Without a strong pipeline of PhD-trained nurses, Canada risks falling behind in nursing science — and that has real consequences for patients across the country.

UNB's new program aims to address that directly. By offering doctoral-level training in New Brunswick, the university gives nurses in Atlantic Canada a path to advanced research careers without having to relocate to larger urban centres.

68 Years in the Making

The university has been educating nurses since the late 1950s, making this PhD program a long time coming. The program marks a significant evolution in how nursing education is structured in the region — moving beyond undergraduate and master's-level training into the highest tier of academic preparation.

For aspiring nurse researchers, it opens doors to careers in academia, hospital leadership, government health agencies, and think tanks. These are roles that shape healthcare at a systems level, far beyond individual patient care.

A National Challenge

The shortage of nurse researchers isn't unique to New Brunswick. Across Canada, nursing schools have struggled to recruit and retain PhD-qualified faculty. When those positions go unfilled, it limits program capacity — which in turn limits the number of nurses entering the workforce at every level.
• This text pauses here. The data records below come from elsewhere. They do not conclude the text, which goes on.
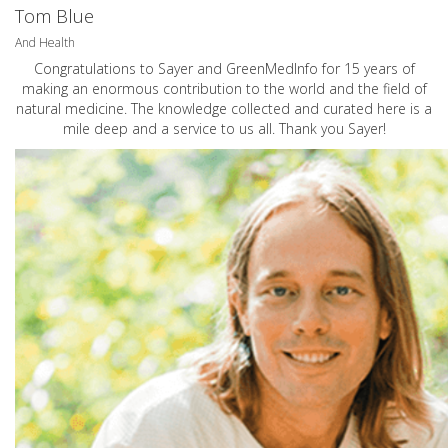
Tom Blue
And Health
Congratulations to Sayer and GreenMedInfo for 15 years of
making an enormous contribution to the world and the field of
natural medicine. The knowledge collected and curated here is a
mile deep and a service to us all. Thank you Sayer!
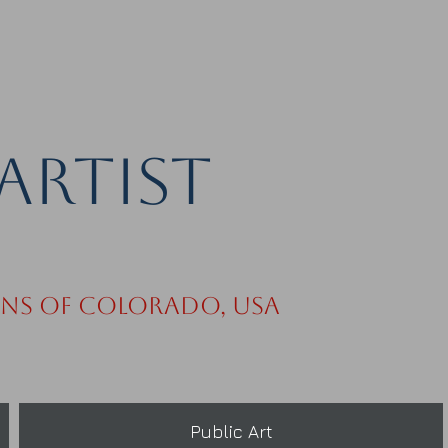
Artist
ins of Colorado, USA
Public Art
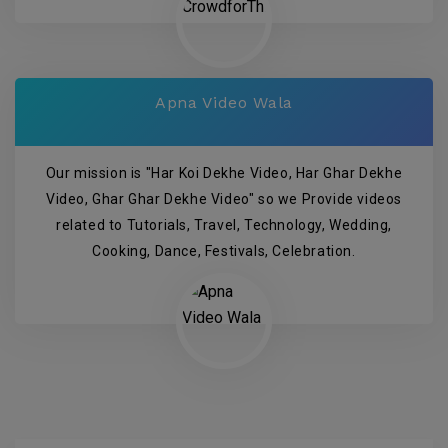
Apna Video Wala
Our mission is "Har Koi Dekhe Video, Har Ghar Dekhe
Video, Ghar Ghar Dekhe Video" so we Provide videos
related to Tutorials, Travel, Technology, Wedding,
Cooking, Dance, Festivals, Celebration.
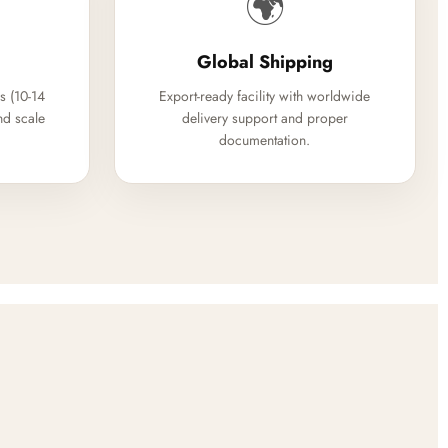
🌍
Global Shipping
s (10-14
Export-ready facility with worldwide
nd scale
delivery support and proper
documentation.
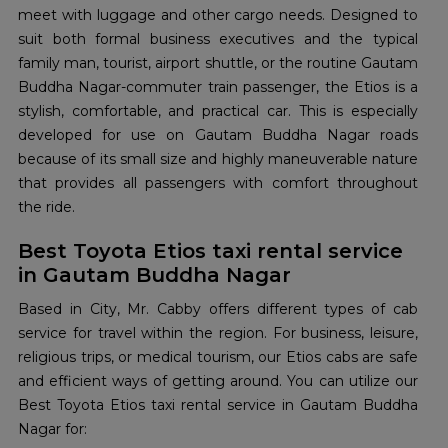
meet with luggage and other cargo needs. Designed to
suit both formal business executives and the typical
family man, tourist, airport shuttle, or the routine Gautam
Buddha Nagar-commuter train passenger, the Etios is a
stylish, comfortable, and practical car. This is especially
developed for use on Gautam Buddha Nagar roads
because of its small size and highly maneuverable nature
that provides all passengers with comfort throughout
the ride.
Best Toyota Etios taxi rental service
in Gautam Buddha Nagar
Based in City, Mr. Cabby offers different types of cab
service for travel within the region. For business, leisure,
religious trips, or medical tourism, our Etios cabs are safe
and efficient ways of getting around. You can utilize our
Best Toyota Etios taxi rental service in Gautam Buddha
Nagar for:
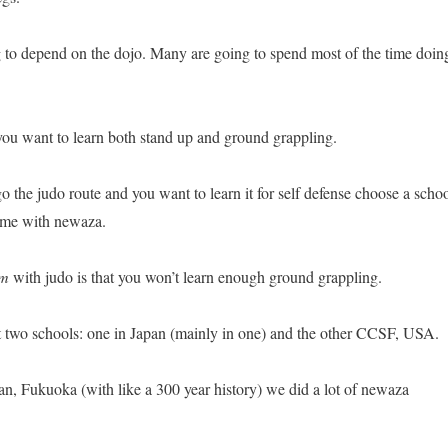
ng to depend on the dojo. Many are going to spend most of the time doin
 you want to learn both stand up and ground grappling.
o the judo route and you want to learn it for self defense choose a scho
time with newaza.
em
with judo is that you won’t learn enough ground grappling.
at two schools: one in Japan (mainly in one) and the other CCSF, USA.
an, Fukuoka (with like a 300 year history) we did a lot of newaza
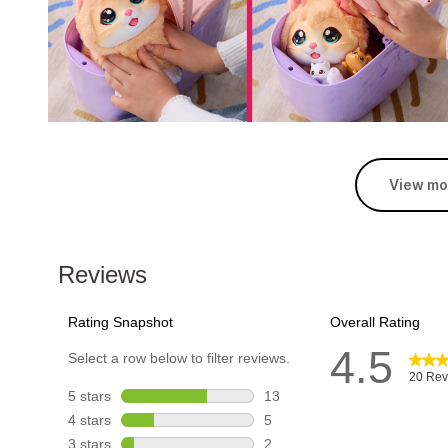
View mo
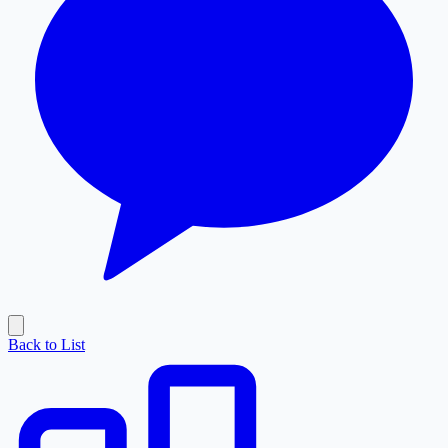
Back to List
Health advocates have been sounding the alarm about Canada's nursing workforce for years, particularly since the COVID-19 pandemic exposed just how stretched the system truly is. Investing in doctoral-level education is one part of a long-term solution.

What's Next

UNB hasn't released details yet on cohort size or specific research focus areas, but the program's launch signals a meaningful commitment to nursing's intellectual future in Atlantic Canada.

For working nurses considering a pivot into research or education, this new pathway could be exactly the opportunity they've been waiting for — right in their own backyard.